By the end of the first half of 2021, corporate PPAs had been signed for 10.9GW of renewable energy capacity.

Wood Mackenzie senior analyst Rishab Shrestha said corporate renewable procurement is starting to play a bigger role in Asia Pacific.

“Demand for renewable procurement is largely driven by ambitious decarbonisation targets set by governments and companies in the region. But more importantly, falling renewables premiums and rising power tariffs in Asia Pacific are making corporate renewable PPAs more attractive,” he added.

Renewables premiums have fallen across all markets in Asia Pacific, according to Wood Mackenzie.

Transmission charges will offset some of these premium reductions, but the total discount compared to feed-in tariffs should still be more than 30% by 2025.

Market spread

India, Australia and Taiwan lead the region for corporate renewable PPA contracting, with cumulative capacities of 5.2GW, 3.2GW and 1.3GW respectively by the end of the first half of 2021. 

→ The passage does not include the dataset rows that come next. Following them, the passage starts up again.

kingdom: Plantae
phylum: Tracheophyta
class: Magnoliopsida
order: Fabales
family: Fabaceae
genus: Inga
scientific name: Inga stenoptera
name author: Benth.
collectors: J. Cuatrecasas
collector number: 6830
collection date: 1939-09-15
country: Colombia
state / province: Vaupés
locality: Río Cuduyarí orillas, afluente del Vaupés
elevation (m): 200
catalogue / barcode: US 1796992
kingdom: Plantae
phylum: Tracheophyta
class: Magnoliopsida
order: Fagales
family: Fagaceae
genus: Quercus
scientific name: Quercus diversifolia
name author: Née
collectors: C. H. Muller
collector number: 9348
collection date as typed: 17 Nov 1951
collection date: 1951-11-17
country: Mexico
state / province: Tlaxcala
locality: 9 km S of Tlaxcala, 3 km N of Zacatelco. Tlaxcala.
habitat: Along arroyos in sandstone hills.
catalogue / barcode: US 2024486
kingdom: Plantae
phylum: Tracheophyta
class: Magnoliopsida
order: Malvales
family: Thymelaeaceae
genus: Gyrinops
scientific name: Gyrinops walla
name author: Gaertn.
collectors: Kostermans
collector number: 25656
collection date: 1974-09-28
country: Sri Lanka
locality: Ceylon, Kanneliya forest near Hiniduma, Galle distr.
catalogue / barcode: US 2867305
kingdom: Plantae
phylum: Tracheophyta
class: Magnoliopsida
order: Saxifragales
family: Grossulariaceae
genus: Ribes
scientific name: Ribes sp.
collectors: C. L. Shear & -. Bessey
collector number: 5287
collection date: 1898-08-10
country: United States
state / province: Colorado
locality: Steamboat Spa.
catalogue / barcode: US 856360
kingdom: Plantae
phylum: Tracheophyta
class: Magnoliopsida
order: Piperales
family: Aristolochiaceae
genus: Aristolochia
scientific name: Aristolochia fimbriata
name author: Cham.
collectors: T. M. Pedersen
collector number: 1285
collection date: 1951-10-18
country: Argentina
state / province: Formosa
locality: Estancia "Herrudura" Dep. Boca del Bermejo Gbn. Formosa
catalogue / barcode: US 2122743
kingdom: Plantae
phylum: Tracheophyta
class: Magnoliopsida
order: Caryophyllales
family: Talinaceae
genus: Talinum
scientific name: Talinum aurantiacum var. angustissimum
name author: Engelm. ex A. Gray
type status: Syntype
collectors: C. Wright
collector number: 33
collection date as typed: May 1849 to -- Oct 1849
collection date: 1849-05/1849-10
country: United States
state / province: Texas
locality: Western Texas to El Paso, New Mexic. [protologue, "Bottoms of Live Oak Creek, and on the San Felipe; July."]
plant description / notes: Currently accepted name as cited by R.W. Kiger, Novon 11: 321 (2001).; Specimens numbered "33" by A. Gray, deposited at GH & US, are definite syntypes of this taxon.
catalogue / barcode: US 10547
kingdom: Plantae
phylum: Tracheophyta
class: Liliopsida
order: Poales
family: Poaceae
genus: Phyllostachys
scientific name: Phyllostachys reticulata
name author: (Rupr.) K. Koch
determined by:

Wood Mackenzie explained that attractive project economics and enabling policy frameworks in Australia and India account for the greater corporate PPA activity in these markets

Shrestha added that he expects Singapore and Japan to also become leaders in corporate procurement of renewable energy.

He explained: “Singapore is the most developed procurement market in south-east Asia but has limited land availability for renewable projects. Japan’s procurement is largely limited to onsite projects, but we expect policy updates by year-end.” 

Corporate trends and barriers

Industrial offtakers accounted for 57% of PPAs contracted in 2020, due to high energy demand of electronics manufacturing and mining industries  

Retail and service buyers accounted for 25.4%, while the technology sector accounted for 16.9%, with energy procured primarily used for powering data centres

Membership of the RE100 – through which companies commit to power 100% of their operations with renewable power – increased year on year, but only 10% of the 99 member companies signed corporate PPAs in the region. 

Most RE100 members with Asia Pacific headquarters use onsite installations and net-metering solar projects to power their operations instead. Limited regulations enabling large-scale procurement of renewables in the region form a major barrier, Wood Mackenzie explained.

Shrestha said: “While challenges remain, policy, corporate ambition and economics are starting to tilt the balance towards a more conducive corporate PPA landscape for growth.”